Write the next part of the Snowflake data warehousing blog post below, picking up right after its last sentence.

Extracted text:

....

044: Data Warehousing with Snowflake

Snowflake is a Cloud Data Warehouse that is comprehensive to use and probably belongs to the most successful cloud platforms over the last few years.

The weekly mood

This week slightly challenged my sense of responsibility and communication. It started with some (expected) sign of non-satisfaction from my manager, and ended with some (unexpected) sign of Leadership from me. In fact there are enough areas where I usually put enough of pressure on myself, like for example "delivering what I promised". However, I still definitely need a manager to motivate me for other areas like for example "making things happen". As an outcome, I am currently enjoying a much better team work around our Data Lake project and API Gateway evaluation. It's a shame that this would probably not happen without an external trigger, but that's also the essence of Lifelong learning.

This experience reflects the common mistake that people make when focusing on results rather than on outcomes. Let's assume that consciously, everybody wants a better world. However unconsciously, everybody strives for looking good and productive (results), not necessarily for making the world easy and sustainable (outcome). We may work on a better world based on a current status that needs to be "under control". Changes as a result often happen by "force" or by "accident", and so the world might become even more hectic and complicated. Consciously again, we will repair broken things and live with originated complexity. For this reason, it is generally worth following a Lean approach.

....

Dataset content:

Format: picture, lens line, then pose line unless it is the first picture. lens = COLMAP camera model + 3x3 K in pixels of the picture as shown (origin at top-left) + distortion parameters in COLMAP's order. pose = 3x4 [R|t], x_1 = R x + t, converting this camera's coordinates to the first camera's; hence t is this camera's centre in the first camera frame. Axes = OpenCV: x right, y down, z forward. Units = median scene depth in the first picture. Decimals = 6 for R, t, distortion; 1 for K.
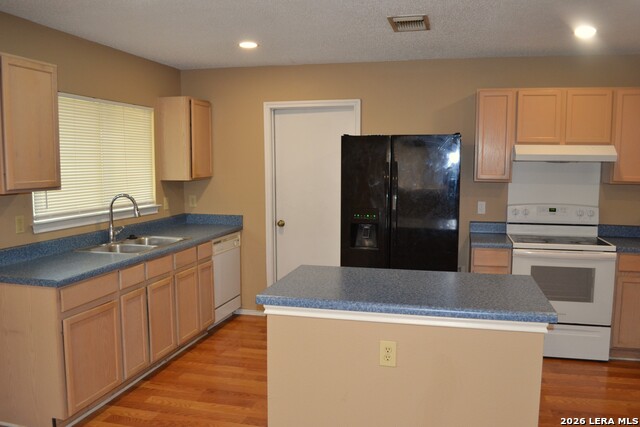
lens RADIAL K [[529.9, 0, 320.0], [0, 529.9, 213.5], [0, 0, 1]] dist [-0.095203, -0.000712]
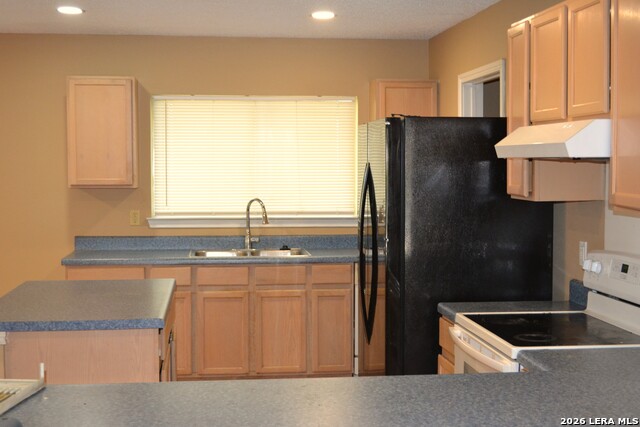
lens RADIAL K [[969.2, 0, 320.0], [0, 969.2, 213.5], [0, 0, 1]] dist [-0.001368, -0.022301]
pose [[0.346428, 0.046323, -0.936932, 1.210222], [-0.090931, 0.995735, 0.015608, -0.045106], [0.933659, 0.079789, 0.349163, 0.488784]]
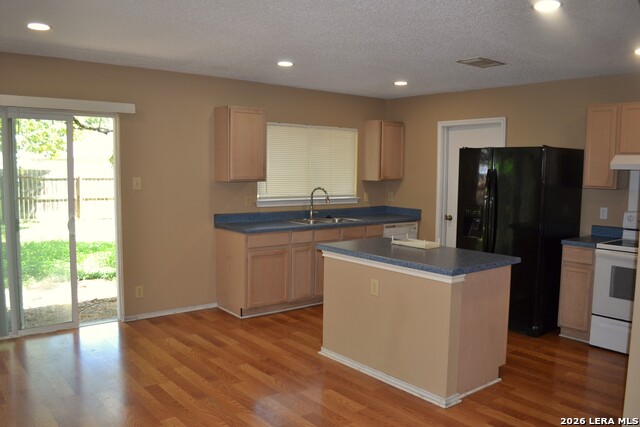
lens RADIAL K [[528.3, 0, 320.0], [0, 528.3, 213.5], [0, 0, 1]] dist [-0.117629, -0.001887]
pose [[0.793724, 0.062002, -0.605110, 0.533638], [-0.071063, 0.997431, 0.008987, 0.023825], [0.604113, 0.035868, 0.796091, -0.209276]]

....

Response to the task:
Anyway I expect more of such challenges coming, and so I'll definitely try to put more attention on the outcome in the future, than on the result. A fairly good transition to one of the key responsibilities of the Architect: Support Business Decision making not only with the right culture (ex. Consensus) but also with the appropriate Infrastructure, Processes and Tools, including their ability to collect, analyse and reflect the current status of Business operations. "If you can't measure it, you can't improve it" [Peter Drucker]. Such analytical information are for example Key Performance Indicators (KPI) that help better understand the market demand as well as the effective capacity to operate, drive changes and innovation. See also Gartner's 5 Steps to become a Digital Leader.

What is a Data Warehouse

Bill Inmon is recognized as the father of the Data Warehouse (DW) thanks to his book Building The Data Warehouse which was first released in 1992, and revealed the following accepted definition of what it is: A subject oriented, non-volatile, integrated, time-variant collection of data in support of management's decisions. The book also invites to design all enterprise assets using an Entity relationship (ER) model, a top-down approach also known as the Enterprise Data Warehouse.

General idea

Reports are implemented by a central IT.
Suited to large and established organisations with largely-scoped requirements, strict security policies and above-average resource capacity.

Reliable operations.
Trustful outcome.

Contra

Expensive until a minimum level of maturity is reached.
Time-to-delivery and usability potentially unsatisfactory for the Business.

Typical setup

Store on a single disk and compute on multi-CPU nodes aka. Symmetric Multi-Processing (SMP), an architecture adopted by traditional appliances like Oracle DW, IBM Cognos TM1 and Microsoft SQL Server.
Visualize through enterprise BI tool that is vendor specific ex. IBM Cognos BI, SAP Business Objects, Microsoft Analysis or independent/agnostic ex. Microstrategy, SAS.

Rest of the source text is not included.